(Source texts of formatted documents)
Start of Block

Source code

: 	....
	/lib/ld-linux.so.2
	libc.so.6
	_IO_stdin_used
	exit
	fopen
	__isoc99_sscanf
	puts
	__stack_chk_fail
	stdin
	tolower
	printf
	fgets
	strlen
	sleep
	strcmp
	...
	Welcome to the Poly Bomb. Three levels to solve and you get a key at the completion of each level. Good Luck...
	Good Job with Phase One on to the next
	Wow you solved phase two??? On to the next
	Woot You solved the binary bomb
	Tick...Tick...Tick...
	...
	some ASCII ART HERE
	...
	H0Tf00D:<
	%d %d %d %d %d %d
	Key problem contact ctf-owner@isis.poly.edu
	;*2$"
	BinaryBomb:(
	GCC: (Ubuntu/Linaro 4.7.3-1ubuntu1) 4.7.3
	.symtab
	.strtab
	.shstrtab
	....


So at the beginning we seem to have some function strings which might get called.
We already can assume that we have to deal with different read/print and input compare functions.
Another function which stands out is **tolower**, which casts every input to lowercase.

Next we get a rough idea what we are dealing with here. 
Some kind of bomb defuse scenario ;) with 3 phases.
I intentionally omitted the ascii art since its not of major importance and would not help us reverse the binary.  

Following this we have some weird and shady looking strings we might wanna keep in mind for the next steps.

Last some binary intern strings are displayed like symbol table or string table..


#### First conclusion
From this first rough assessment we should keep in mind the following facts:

End of Block

◆ **EXERCISE DESCRIPTION**:
Would you copy out every line in the records that includes the string "input"?

◆ **WRITTEN RESPONSE**:
We already can assume that we have to deal with different read/print and input compare functions.
Another function which stands out is **tolower**, which casts every input to lowercase.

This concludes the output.